Access the evaluations dashboard in Agent Studios to monitor workflow runs, analyze metrics, and investigate results for testing or auditing purposes.

You must deploy Agent Studio. For instructions, see Deploying Agent Studio using the ML Runtime Image .

Accessing Evaluations during testing

When a workflow is still running, it is displayed in the Evaluations table with an In Progress status. The UI automatically refreshes once the run completes, making the results available without requiring a manual page reload.
  1. In the Cloudera console, click the Cloudera AI tile.

    The Cloudera AI Workbenches page is displayed.

  2. Click on the name of the workbench.

    The workbench Home page is displayed.

  3. Click Projects, and then click New Project to create a new project.

    In the left navigation pane, the new AI Studios option is displayed.

  4. Click AI Studios.
  5. Navigate to the Actions menu.
  6. Select Test Workflow.

    The testing interface is displayed.

  7. In the testing interface, go to the Evaluations tab to view the historical and current run data.
    Figure 1. Evaluations tab of a workflow in the Agent Studio UI

Accessing Evaluations for a deployed workflow

  1. In the Cloudera console, click the Cloudera AI tile.

    The Cloudera AI Workbenches page is displayed.

  2. Click on the name of the workbench.

    The workbench Home page is displayed.

  3. Click Projects, and then click New Project to create a new project.

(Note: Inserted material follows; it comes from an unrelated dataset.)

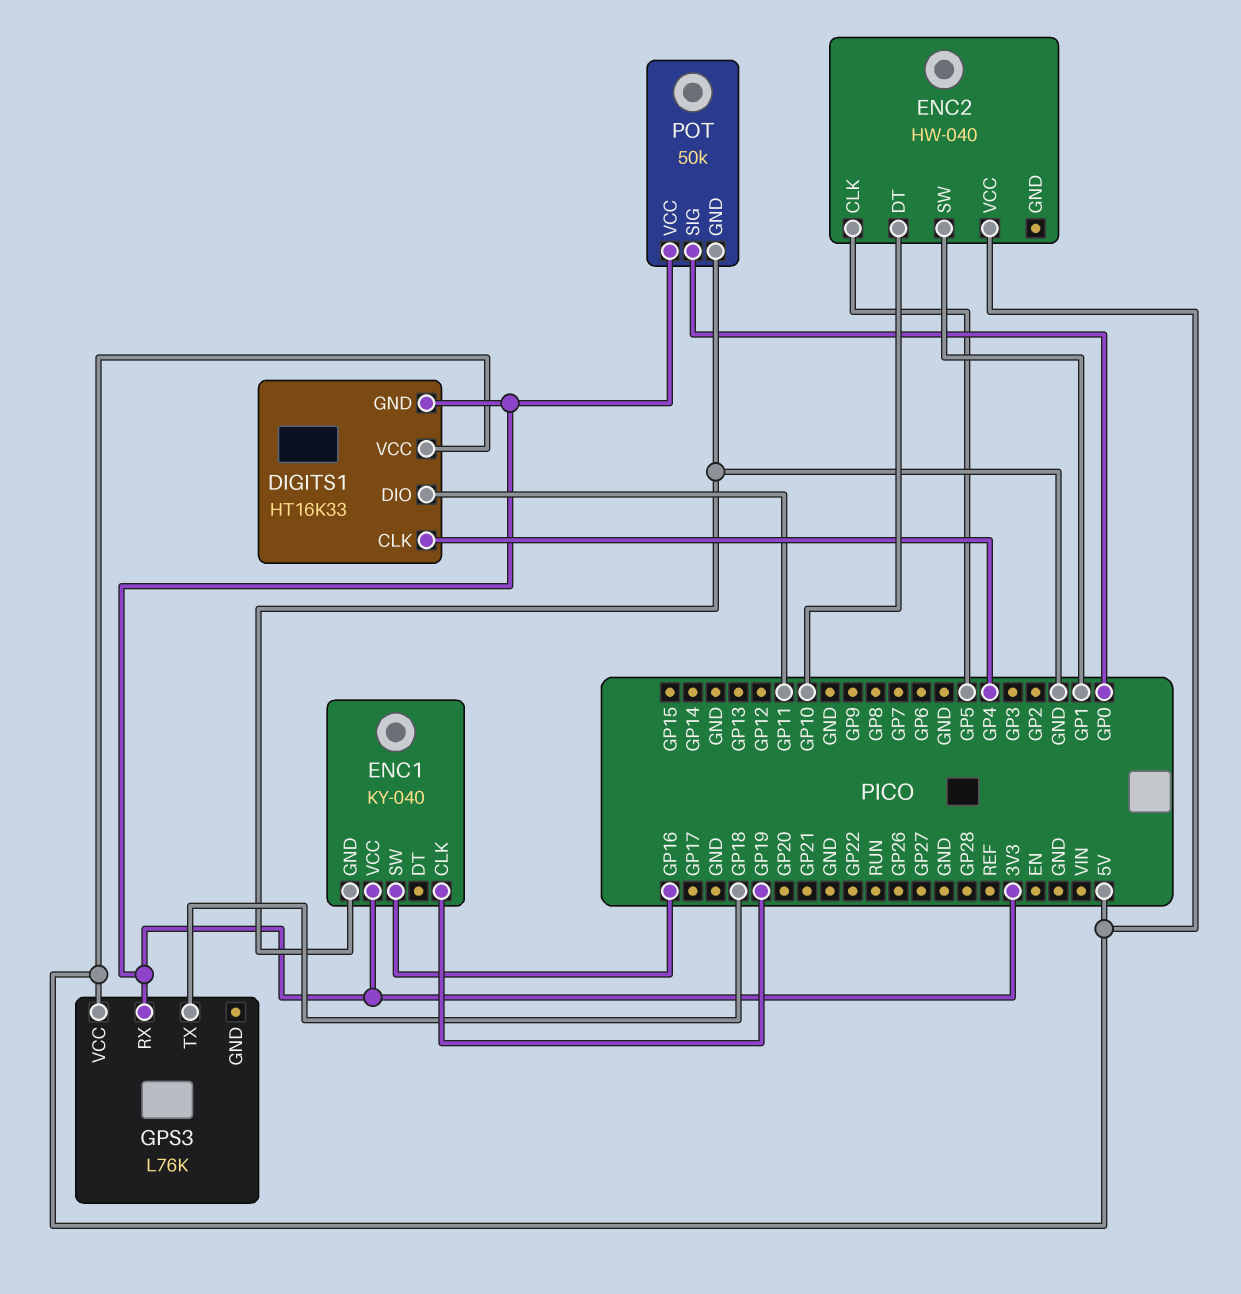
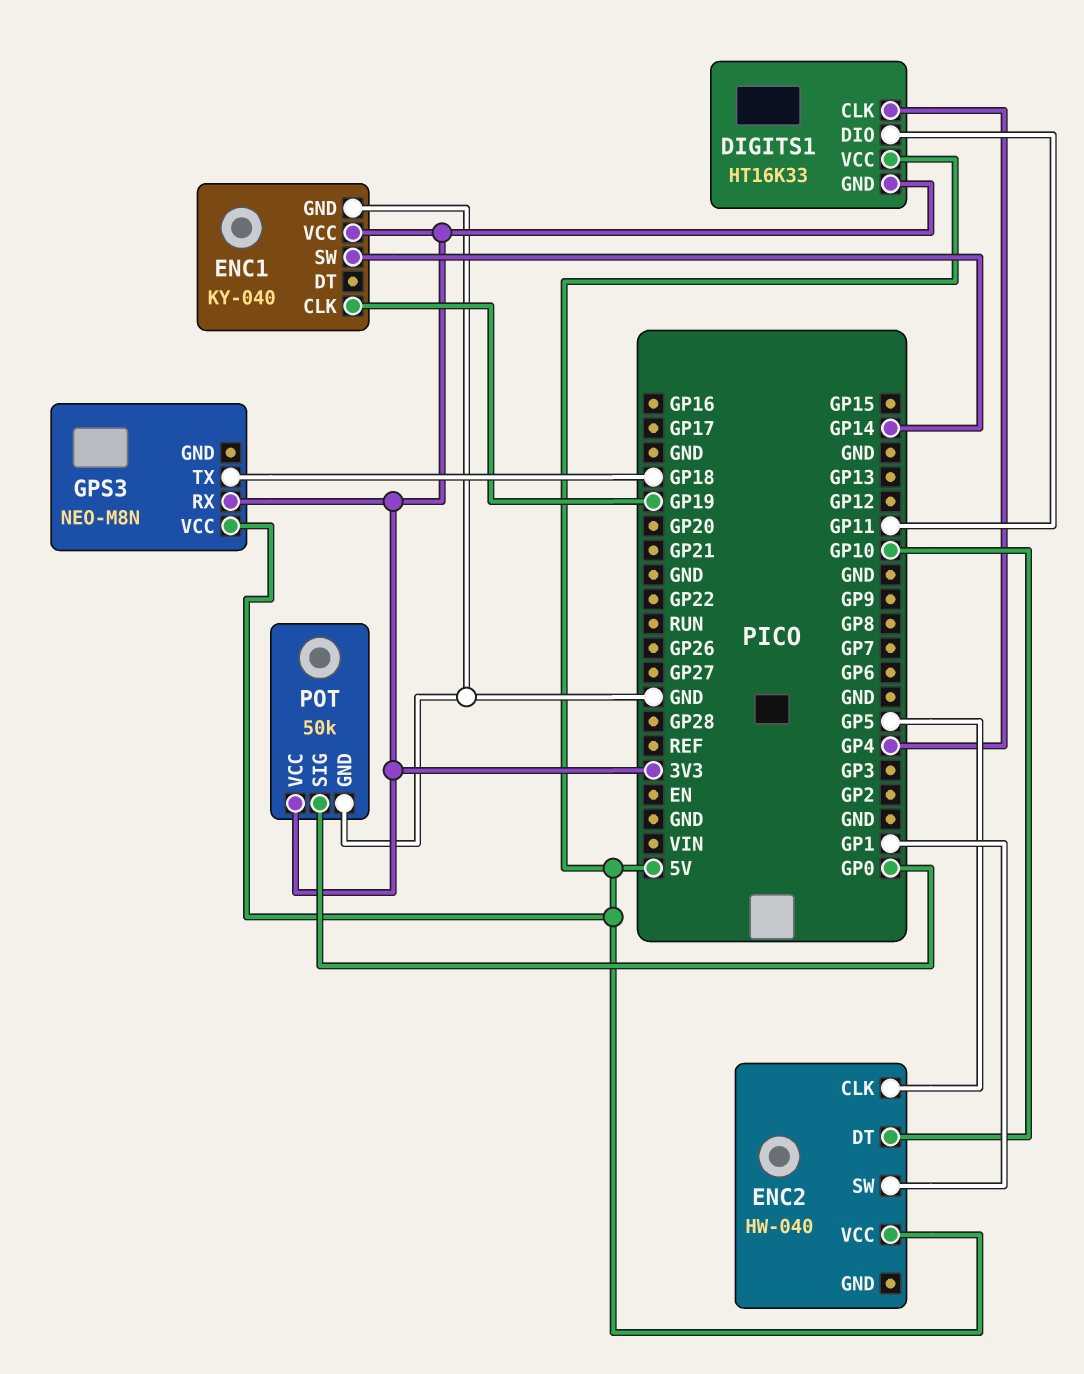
ENC1 pin SW: GP16 -> GP14
GPS3: L76K -> NEO-M8N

    In the left navigation pane, the new AI Studios option is displayed.

  4. Click AI Studios.
  5. Open a deployed workflow.
  6. Enter your parameters, for example, Company Name, and click Run Workflow.
  7. When the run completes, click the Evaluations tab to view the historical and current run data.

Navigating the dashboard

The interface uses the following hierarchical drill-down approach to help you quickly investigate issues:
  • Runs Table – View all historical and current runs in a centralized table for fast scanning and comparison.
  • Metrics View – Analyze performance through Automatic and LLM-based Evaluators with standardized PASS/FAIL labels.
  • Drill-Down Detail – Click any metric row to navigate into detailed results. This allows you to trace exactly what failed and identify the specific span or step responsible. You can use the Back button to navigate between drill-down levels.